Le problème de corruption endémique en a refroidi plus d’un. Des réseaux qui remontraient jusqu’à la tête de l’état – notamment l’ancien dirigeant et ténor du DPS, Djukanovic. Ce dernier a été sauvé de poursuites judiciaires par le parquet italien dans une affaire de trafic de cigarettes – poursuites écartées grâce à son immunité diplomatique. Il est suspecté d’avoir perçu plusieurs dizaines de millions d’euros dans le scandale des télécoms monténégrins en 2005, et en 2015, l’hebdomadaire allemand Die Zeit publiait une enquête révélant que le Monténégro était redevenu une « plaque tournante » du commerce illicite de cigarettes en Europe, fruit d’une « étroite collaboration avec le gouvernement du Monténégro et l’industrie du tabac ».

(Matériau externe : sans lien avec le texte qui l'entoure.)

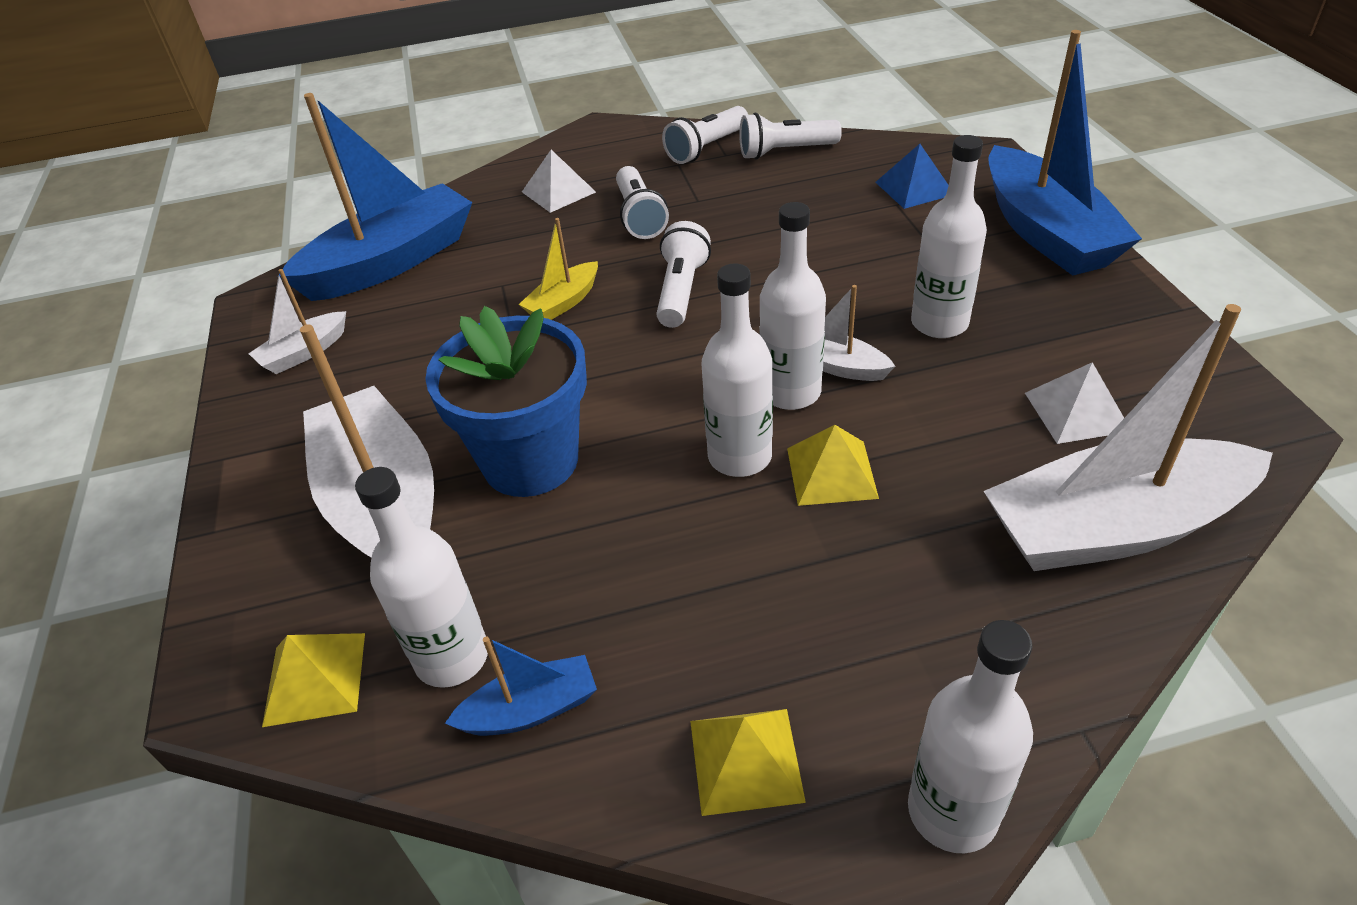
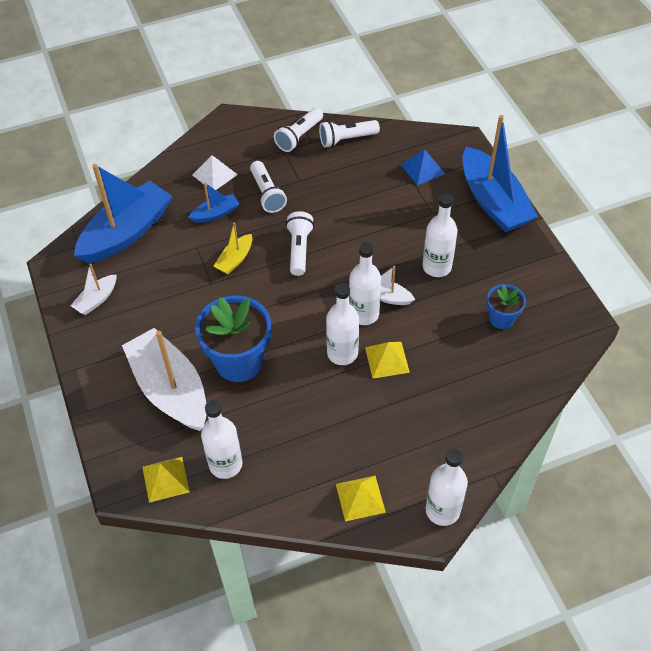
camera: 10 degrees left, 10 degrees up
(531, 709) = (266, 485): blue boat -> blue boat (215, 214)
(1076, 411) = (501, 319): white pyramid -> blue flower pot
(1113, 527) = (513, 381): white boat -> none

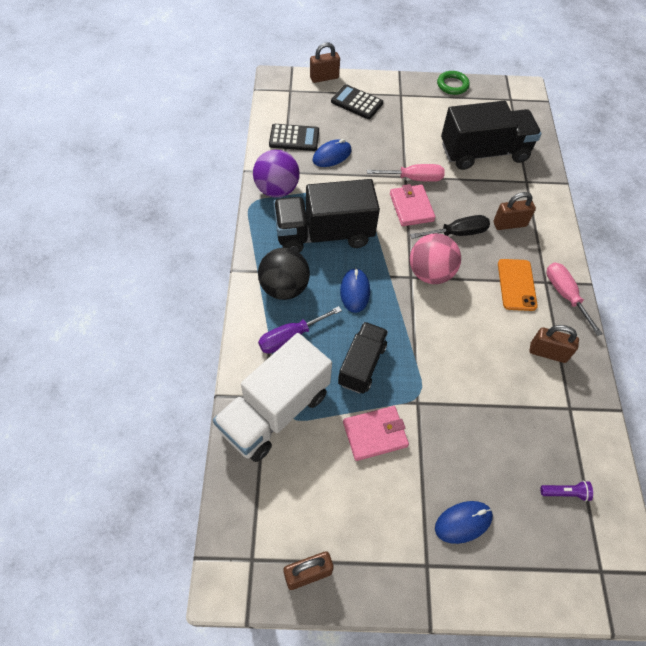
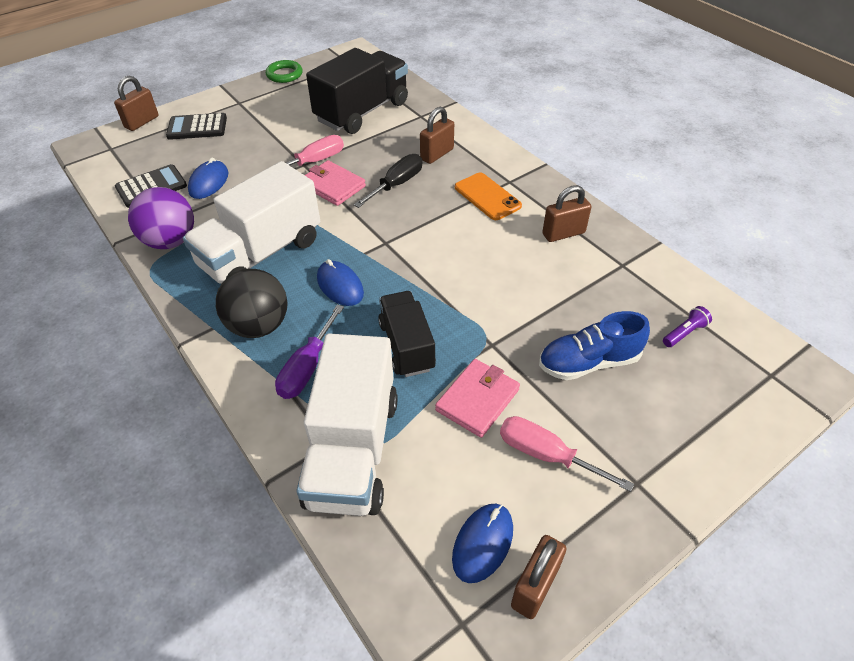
camera: 35 degrees left, 10 degrees down
(324, 234) = (261, 253): black truck -> white truck
(430, 273) = (401, 229): pink ball -> none
(463, 522) = (630, 419): blue mouse -> blue mouse (482, 543)
(472, 463) = (588, 362): none -> blue shoe
(565, 295) = (534, 182): pink screwdriver -> pink screwdriver (546, 455)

Plus inquiétante encore était la découverte d’un bateau grec chargé de cigarettes de contrebande liées à une des usines de Milo Djukanovic. Les suites de l’enquête ont par ailleurs mené à l’assassinat en 2000 de l’opposant Pavle Bulatovic, et en 2004 du rédacteur en chef du quotidien Dan, Dusko Jovanovic. Tous deux devaient témoigner devant la justice dans le cadre de l’affaire « Montenegro Connection » qui visait le Premier ministre. Autant de données qui laisse apparaitre un réseau de corruption et de violence organisée qui semble avoir atteint les plus hautes sphères du pays – aussi c’est sans surprise qu’il était 106e sur 180 au classement de la liberté de la presse 2016 publié par Reporters sans frontières.